She lived in Norwich, Vt. for the next year, acting with the Green Mountain Guild in Quechee, Vt. She waited tables at the Hanover Inn to augment the low pay of the theater business.

The following summer, while continuing to act and wait tables, she applied to the Yale University School of Drama. She received a scholarship to attend and enrolled that fall.

After Yale, the rest is history. Streep went on to perform in several plays with the Phoenix Theatre Company and the New York Public Theatre at Lincoln Center.
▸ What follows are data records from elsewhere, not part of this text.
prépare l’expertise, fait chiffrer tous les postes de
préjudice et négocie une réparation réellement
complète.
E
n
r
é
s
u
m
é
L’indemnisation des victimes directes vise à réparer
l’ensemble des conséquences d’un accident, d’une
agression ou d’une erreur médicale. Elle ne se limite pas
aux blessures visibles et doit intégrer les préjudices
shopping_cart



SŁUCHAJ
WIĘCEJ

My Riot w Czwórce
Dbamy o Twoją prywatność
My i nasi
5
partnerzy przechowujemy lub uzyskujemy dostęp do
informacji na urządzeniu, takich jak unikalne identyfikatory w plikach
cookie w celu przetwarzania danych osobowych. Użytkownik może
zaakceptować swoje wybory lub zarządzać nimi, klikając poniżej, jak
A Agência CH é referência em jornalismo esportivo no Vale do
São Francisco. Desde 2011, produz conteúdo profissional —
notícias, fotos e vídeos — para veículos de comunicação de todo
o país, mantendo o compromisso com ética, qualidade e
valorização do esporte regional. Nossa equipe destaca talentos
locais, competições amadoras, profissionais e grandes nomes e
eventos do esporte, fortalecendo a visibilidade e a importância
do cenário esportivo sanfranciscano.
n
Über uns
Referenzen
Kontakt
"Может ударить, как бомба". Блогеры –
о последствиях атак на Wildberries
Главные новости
Soon, she got her break --she was cast in 1977's "Julia" with Jane Fonda, Jason Robards and Vanessa Redgrave.

She was nominated for a Best Supporting Actress Academy Award for her next film performance alongside Robert DeNiro in 1978's "The Deer Hunter."
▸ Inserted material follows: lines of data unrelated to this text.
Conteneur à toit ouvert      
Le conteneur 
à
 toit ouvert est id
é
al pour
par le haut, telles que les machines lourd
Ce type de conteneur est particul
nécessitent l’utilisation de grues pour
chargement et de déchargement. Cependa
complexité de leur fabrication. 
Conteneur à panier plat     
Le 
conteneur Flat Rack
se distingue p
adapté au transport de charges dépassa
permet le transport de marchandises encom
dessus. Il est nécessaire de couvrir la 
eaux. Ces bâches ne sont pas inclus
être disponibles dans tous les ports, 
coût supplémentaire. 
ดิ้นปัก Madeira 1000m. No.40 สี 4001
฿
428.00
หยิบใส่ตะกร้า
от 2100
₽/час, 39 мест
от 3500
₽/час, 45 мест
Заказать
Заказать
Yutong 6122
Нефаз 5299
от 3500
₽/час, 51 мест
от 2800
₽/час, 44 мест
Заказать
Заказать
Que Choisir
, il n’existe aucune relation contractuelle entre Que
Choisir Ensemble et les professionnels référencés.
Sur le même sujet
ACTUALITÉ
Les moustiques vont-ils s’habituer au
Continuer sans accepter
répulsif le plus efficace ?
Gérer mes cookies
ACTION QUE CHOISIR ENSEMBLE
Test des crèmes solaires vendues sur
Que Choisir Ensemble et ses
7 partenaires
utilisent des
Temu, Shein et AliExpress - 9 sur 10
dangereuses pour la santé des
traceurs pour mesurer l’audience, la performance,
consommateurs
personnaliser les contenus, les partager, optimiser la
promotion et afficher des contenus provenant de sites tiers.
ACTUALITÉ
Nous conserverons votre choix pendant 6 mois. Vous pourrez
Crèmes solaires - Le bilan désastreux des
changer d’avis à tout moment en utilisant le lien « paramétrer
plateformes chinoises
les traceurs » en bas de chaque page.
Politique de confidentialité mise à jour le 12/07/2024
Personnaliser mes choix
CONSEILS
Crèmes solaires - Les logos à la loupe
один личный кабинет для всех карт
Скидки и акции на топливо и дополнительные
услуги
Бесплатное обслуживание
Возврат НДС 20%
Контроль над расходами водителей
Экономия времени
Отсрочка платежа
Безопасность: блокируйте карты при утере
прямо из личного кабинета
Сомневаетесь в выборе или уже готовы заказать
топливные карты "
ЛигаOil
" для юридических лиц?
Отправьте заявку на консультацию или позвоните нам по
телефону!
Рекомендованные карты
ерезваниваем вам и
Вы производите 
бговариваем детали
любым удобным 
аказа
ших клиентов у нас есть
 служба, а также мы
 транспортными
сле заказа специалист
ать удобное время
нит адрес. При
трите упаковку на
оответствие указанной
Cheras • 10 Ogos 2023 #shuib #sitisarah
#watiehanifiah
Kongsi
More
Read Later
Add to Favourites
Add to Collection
In 1980, she won her first Oscar, a best supporting nod for "Kramer vs. Kramer" with Dustin Hoffman. This accomplishment thrust her into the mainstream; the mainstream press lauded her acting abilities. She soon became known for her uncanny ability to speak in foreign accents flawlessly.

Winning a Best Actress Oscar in 1983 for playing the title character in "Sophie's Choice" sealed the deal. In a heart-wrenching portrayal, she played an inmate at a Nazi concentration camp who is forced to choose which one of her two children would die.

Streep was nominated a total of 12 times so far, 10 times for Best Actress and twice for Supporting Actress. Most recently she was nominated for the role of Roberta Guaspari in "Music of the Heart," a part for which she learned to play the violin by practicing six hours a day for eight weeks.

Among a multitude of other commendations, Entertainment Weekly named her the Best Modern Actress in 1999.

Streep now lives in Connecticut with her husband and their four children.